SYDNEY, Nov 9 (Reuters) - Westpac Banking Corp won vindication of its decision to fight accusations its conduct in handling of a key rate was unconscionable as an Australian court fined it A$3.3 million ($2.4 million), far less than the sum sought by a regulator.

A federal court judge largely cleared Westpac in May of accusations it interfered with negotiations for an important internal price-setting measure called the Bank Bill Swap Rate (BBSW), but said its actions still amounted to unconscionable conduct. [nL3N1SV0B2}

"I have to apply the law as it was at the time, not what it should have been," the judge, Jonathan Beach, wrote in his judgment.

The relatively small penalty for the A$95 billion market capitalisation company brings a rare bright spot to an industry facing a daily drumbeat of negative publicity as a public inquiry into financial misconduct grinds on.

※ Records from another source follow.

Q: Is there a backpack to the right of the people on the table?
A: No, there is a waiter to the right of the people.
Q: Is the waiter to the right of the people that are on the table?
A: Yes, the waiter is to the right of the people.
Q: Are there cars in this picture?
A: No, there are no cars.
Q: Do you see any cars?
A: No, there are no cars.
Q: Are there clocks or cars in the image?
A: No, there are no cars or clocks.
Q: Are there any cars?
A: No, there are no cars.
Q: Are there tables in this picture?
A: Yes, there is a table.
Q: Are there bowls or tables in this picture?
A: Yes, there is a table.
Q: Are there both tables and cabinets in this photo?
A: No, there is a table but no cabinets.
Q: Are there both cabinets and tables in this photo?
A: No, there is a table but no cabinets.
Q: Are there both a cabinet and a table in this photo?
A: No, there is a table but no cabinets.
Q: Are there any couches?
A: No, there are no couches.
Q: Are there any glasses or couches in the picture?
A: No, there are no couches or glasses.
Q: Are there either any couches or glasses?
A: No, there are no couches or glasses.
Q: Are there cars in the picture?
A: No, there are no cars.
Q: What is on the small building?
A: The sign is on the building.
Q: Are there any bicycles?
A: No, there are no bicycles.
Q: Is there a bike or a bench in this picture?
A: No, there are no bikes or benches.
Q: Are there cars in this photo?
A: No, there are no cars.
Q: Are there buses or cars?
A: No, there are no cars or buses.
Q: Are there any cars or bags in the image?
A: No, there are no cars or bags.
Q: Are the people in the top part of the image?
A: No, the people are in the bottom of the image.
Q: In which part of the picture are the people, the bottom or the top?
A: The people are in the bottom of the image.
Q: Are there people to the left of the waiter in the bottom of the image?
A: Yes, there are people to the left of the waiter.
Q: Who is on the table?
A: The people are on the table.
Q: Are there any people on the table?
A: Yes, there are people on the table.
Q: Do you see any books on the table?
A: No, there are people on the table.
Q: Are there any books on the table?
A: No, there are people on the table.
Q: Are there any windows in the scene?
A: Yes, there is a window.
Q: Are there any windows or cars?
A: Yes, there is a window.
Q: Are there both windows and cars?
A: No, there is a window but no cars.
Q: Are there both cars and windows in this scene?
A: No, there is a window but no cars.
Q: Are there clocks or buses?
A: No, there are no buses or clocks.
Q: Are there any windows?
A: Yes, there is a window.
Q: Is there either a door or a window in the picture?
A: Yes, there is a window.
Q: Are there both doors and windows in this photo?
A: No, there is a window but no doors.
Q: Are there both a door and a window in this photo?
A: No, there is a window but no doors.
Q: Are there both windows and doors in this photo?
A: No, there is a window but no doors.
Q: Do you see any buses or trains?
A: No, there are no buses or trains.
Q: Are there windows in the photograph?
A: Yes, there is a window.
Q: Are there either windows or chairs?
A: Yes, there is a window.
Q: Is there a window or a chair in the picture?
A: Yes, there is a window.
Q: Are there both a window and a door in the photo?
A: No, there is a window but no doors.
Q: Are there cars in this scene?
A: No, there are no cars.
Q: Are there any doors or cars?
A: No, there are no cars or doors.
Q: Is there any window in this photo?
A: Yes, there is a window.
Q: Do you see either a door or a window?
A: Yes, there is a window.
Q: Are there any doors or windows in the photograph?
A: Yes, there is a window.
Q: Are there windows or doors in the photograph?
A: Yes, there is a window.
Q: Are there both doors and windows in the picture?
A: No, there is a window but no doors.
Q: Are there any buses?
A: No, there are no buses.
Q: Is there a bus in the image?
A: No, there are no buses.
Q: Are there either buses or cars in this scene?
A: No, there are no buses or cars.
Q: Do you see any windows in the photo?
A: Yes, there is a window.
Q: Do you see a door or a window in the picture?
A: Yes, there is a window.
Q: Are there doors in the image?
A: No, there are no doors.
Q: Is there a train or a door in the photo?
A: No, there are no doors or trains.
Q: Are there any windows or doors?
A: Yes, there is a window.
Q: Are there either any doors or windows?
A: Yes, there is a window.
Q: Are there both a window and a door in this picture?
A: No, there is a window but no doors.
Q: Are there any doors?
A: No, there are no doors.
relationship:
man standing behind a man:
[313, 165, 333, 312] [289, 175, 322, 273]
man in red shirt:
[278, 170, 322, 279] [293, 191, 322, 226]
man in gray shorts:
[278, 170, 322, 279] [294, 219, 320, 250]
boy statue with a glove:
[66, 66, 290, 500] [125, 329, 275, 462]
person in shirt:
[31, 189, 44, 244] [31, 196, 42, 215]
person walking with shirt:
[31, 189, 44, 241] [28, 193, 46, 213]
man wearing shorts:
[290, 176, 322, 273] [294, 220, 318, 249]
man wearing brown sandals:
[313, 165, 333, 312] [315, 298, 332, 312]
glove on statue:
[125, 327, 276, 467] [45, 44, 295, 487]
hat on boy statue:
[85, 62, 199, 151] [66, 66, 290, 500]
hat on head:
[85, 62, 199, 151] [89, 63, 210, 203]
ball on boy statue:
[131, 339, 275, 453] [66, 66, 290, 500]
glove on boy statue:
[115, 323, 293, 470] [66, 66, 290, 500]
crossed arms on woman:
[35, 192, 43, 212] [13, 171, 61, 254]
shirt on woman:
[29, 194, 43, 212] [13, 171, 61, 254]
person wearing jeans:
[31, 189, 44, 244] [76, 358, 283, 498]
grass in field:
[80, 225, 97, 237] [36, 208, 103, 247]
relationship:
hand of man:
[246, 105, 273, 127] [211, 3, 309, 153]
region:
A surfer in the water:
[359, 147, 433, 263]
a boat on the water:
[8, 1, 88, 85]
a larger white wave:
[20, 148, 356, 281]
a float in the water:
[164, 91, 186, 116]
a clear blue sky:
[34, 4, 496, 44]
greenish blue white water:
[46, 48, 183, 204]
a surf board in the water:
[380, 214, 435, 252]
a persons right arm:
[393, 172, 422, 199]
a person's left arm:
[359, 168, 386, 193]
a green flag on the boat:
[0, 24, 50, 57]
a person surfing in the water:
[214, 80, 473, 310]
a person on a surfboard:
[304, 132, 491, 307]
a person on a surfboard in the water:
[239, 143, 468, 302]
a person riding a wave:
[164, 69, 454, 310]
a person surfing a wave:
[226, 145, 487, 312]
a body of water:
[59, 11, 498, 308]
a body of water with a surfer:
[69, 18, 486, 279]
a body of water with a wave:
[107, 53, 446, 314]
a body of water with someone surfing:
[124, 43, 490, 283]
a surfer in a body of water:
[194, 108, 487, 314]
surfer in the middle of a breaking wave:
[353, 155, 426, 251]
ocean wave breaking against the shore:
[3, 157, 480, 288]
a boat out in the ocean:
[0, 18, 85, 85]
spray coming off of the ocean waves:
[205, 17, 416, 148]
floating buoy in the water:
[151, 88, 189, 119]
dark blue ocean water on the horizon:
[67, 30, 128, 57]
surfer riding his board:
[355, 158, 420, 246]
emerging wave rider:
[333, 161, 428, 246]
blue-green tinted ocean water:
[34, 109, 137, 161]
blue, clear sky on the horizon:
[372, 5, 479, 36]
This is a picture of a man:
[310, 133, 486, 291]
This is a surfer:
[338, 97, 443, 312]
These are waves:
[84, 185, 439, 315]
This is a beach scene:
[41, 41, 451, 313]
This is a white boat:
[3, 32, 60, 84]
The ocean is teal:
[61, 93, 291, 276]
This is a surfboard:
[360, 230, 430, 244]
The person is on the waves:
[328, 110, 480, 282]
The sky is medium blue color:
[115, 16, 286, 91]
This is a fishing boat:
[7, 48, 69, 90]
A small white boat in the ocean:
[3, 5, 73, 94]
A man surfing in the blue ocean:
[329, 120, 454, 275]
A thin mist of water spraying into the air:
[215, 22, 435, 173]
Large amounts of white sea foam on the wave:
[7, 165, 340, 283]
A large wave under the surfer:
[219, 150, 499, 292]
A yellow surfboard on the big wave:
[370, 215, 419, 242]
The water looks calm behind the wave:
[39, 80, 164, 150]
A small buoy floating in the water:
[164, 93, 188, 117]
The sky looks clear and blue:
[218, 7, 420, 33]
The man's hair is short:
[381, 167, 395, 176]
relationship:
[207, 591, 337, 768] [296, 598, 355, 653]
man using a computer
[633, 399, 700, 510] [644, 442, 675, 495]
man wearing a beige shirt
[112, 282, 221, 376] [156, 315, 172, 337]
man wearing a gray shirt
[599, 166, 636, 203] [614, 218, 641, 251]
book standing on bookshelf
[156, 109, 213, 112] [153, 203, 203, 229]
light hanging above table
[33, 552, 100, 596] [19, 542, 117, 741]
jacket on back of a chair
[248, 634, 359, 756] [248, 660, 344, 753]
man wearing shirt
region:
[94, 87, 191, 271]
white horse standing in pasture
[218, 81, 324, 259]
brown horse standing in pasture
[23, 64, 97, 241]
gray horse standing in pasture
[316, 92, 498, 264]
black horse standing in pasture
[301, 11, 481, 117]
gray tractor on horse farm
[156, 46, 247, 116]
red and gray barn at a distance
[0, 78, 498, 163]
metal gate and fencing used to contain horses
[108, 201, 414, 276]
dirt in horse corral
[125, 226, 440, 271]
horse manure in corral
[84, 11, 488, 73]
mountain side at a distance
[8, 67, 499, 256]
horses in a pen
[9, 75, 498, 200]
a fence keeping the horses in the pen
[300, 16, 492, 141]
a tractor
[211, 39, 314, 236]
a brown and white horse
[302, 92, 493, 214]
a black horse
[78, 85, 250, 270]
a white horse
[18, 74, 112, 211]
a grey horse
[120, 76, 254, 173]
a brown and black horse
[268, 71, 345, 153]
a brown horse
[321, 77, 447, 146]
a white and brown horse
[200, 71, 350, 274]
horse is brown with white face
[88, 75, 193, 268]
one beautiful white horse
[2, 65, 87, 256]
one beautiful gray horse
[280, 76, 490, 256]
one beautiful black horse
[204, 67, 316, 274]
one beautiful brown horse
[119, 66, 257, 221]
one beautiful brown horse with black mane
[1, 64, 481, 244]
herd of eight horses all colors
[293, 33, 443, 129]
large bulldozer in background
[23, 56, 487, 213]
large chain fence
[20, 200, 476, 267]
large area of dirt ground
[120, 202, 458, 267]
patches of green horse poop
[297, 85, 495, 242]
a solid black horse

The inquiry has also drawn criticism about the effectiveness of Australia's financial regulators, putting pressure on ASIC to show it can rein in the industry.

Justice Beach said ASIC's argument that Westpac should pay A$58 million for 58 instances of wrongdoing had "all the irreconcilable atonality of a Schoenberg composition", an apparent reference to the 20th century expressionist composer Arnold Schoenberg.

A Westpac spokesman declined to comment on Friday. An ASIC statement quoted Commissioner Cathie Armour welcoming the decision, and saying: "ASIC's actions have led to these successful court outcomes, and also contributed to new benchmark manipulation offences being enacted by Parliament".